Can Omega-3s Help With Arthritis?


As a kid, you may have heard on TV or from your parents that drinking cod liver oil was good for you – even though it had (and still has) a strong aftertaste. And indeed, there was some truth to that belief. Cod liver oil contains omega-3 fats, one of the essential nutrients found in food.

According to dietitian Mira Illic, RD, LD, omega-3s are part of the polyunsaturated fats, which differ from solid saturated fats like cheese and butter. They are primarily plant-based and are liquids at room temperature. 

Regular consumption of omega-3s – which is strongly recommended as your body can not produce them – can significantly improve your body and brain health and even help with your arthritis pain.


Benefits of Omega-3s

The most touted benefit of Omega-3 fats is their significant contribution to brain development in both fetuses and infants. In adults, they help to enhance cognition and improve memory. Most importantly, Omega-3s have strong anti-inflammatory properties, which may bode well with people with inflammatory conditions like arthritis.

However, as Ms. Illic says, you need to consume very high amounts of Omega-3s to unlock their anti-inflammatory strengths, considering that most of the foods you eat contain more Omega-6s than Omega-3s. 

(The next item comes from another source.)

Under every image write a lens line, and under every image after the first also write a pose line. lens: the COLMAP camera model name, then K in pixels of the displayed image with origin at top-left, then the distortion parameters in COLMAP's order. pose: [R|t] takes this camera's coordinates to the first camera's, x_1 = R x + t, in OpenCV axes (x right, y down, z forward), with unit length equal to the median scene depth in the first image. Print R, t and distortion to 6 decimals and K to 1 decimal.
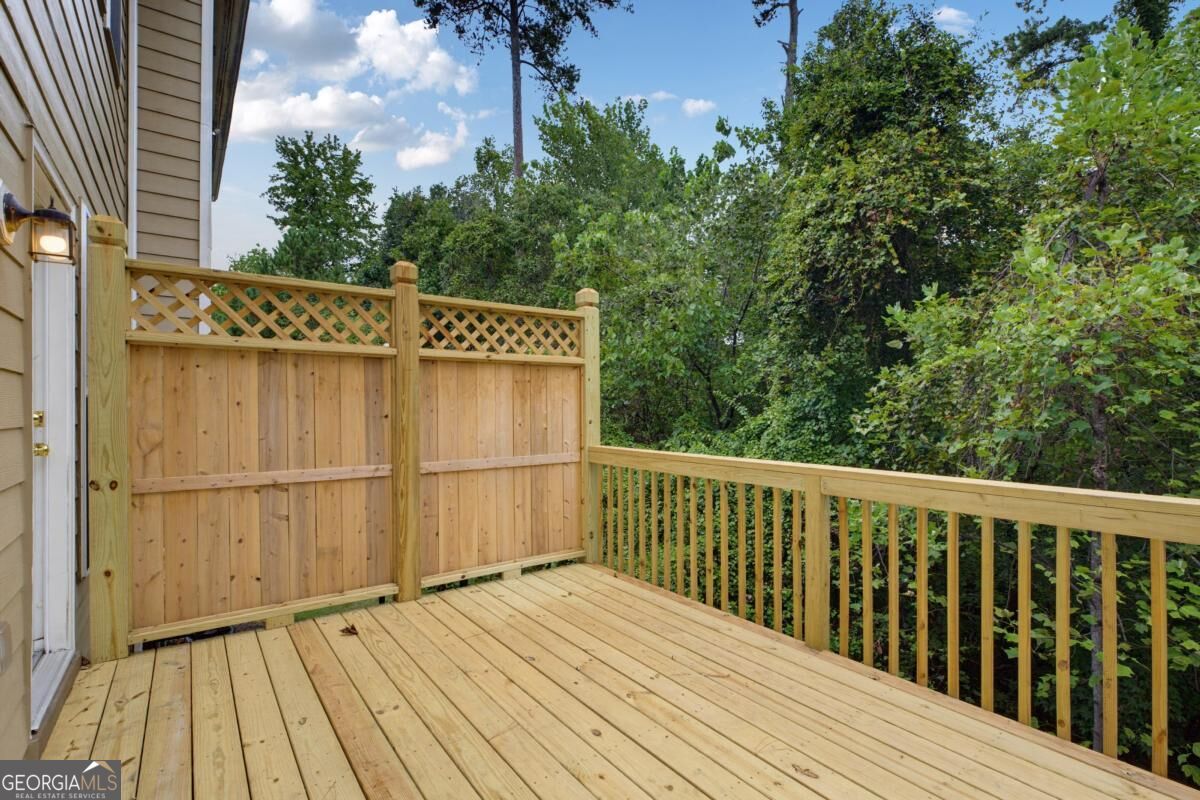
lens RADIAL K [[557.3, 0, 600.7], [0, 557.3, 415.1], [0, 0, 1]] dist [0.000396, 0.000047]
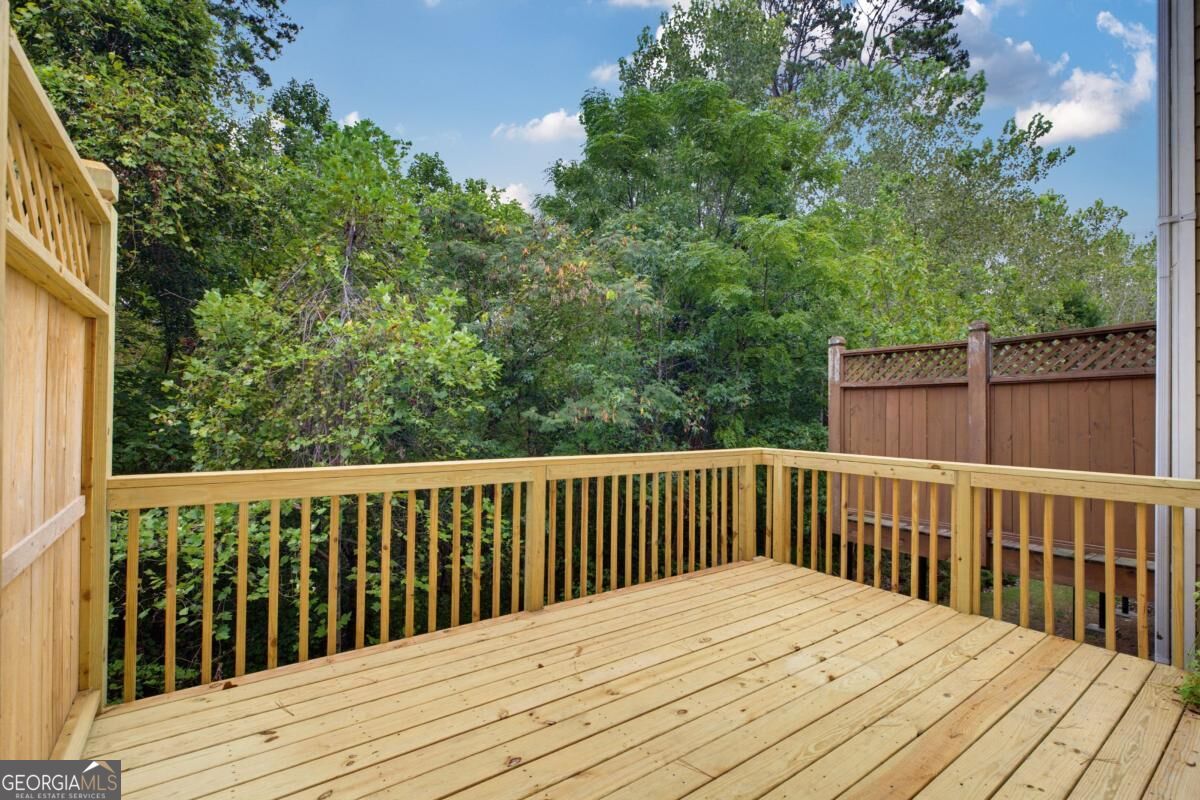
lens RADIAL K [[538.5, 0, 600.4], [0, 538.5, 405.8], [0, 0, 1]] dist [0.000681, 0.000022]
pose [[0.005551, 0.011980, 0.999913, -0.802979], [-0.006950, 0.999905, -0.011942, -0.013034], [-0.999960, -0.006883, 0.005634, 0.867998]]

Omega 6s are pro-inflammatory (in most cases, they can worsen the symptoms of arthritis) and are present in 10 times as many foods as Omega-3s. So to balance the two, you need to regularly consume foods rich in Omega-3s. 


Omega-3s and Arthritis

The potent anti-inflammatory properties of Omega-3 fats have made them a prime subject of many studies touching on rheumatoid arthritis, and the results have been very encouraging. 

For instance, it has been proven that people who take fish oil supplements or eat more fatty fish do not experience as much joint stiffness and joint pain as those who don’t.

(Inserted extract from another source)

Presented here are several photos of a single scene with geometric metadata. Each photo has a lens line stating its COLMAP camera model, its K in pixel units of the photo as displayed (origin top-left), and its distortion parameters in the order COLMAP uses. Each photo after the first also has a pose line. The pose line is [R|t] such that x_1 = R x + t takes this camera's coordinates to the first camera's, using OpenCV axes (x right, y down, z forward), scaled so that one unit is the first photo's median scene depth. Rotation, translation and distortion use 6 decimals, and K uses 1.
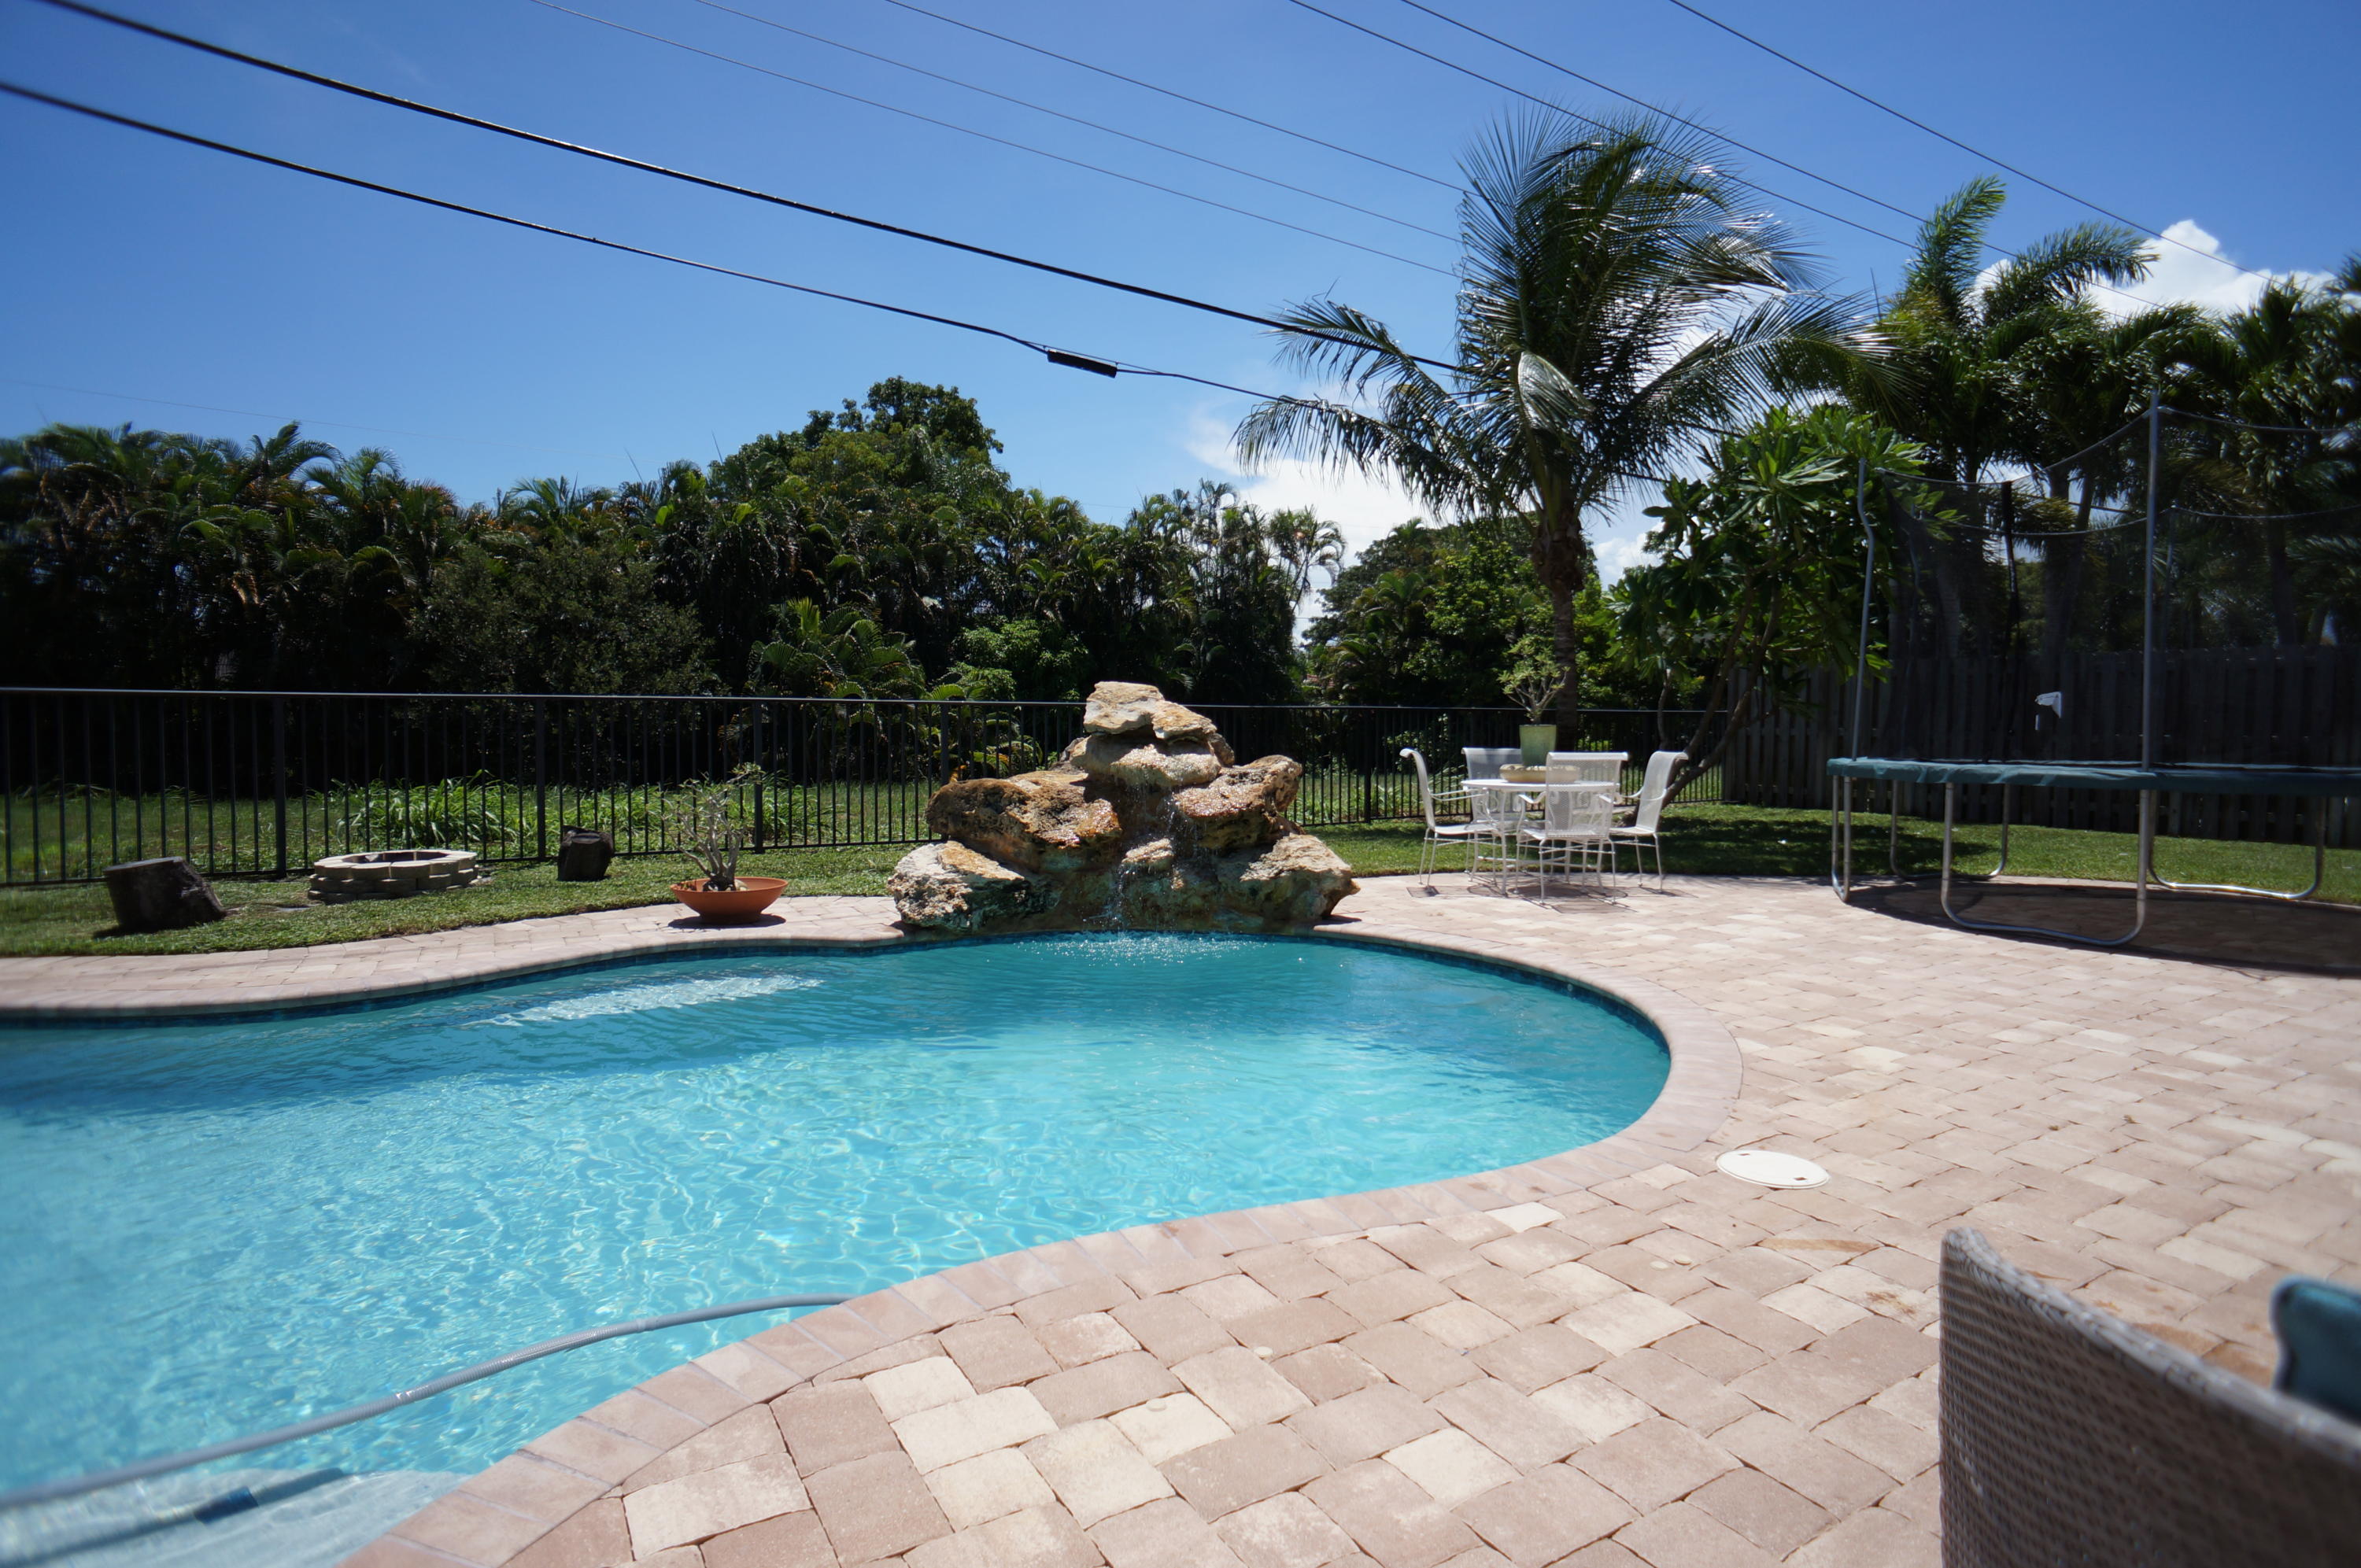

Some studies also suggest that finding a good balance between Omega-3s and Omega-6s can help alleviate certain types of arthritic pain. For example, with Omega-6s potentially worsening both inflammatory pain (e.g., from arthritis) and chronic pain (from conditions like diabetes), lowering their intake and increasing consumption of Omega-3s can ease both types of pain.


Are Omega-3 Supplements Good for You?

According to Illic, certain supplements may be effective, but overall, switching up your diet to better serve your nutritional needs is the most effective and sustainable solution. And before you do that, you need to understand the different forms of Omega-3s. These are as follows:

  • Eicosapentaenoic Acid (EPA) – Primarily found in cold-water fatty fish, but may also be found in small concentrations in algae.
  • Docosahexaenoic Acid (DHA) – Appears alongside EPA in the aforementioned marine sources.
  • Alpha-Linolenic Acid (ALA) – Mostly plant-based, with the highest concentrations occurring in nuts (mostly walnuts) and vegetable oils like flaxseed.

The ideal Omega-3s intake is 2-3 servings per week, which you can quickly achieve by sticking to the Mediterranean diet. The diet mainly involves seafood, vegetables, fruits, and whole grains, and is said to lead to a healthy body and mind, lower susceptibility to chronic diseases, and consequently, added longevity.

In case you are wondering where to start with your seafood diet, here are types of fish you may want to go with for a start:

  • Sardines
  • Halibut
  • Tuna
  • Salmon
  • Atlantic Mackerel
  • Trout
  • Herring


What to Avoid

Although most cold-water fish can be good sources of Omega-3s, many of them don’t pass the food safety test due to their inherent toxicity. 

In particular, it is advisable to avoid fish that contain high mercury levels, such as sharks, albacore tuna, king mackerel, and swordfish.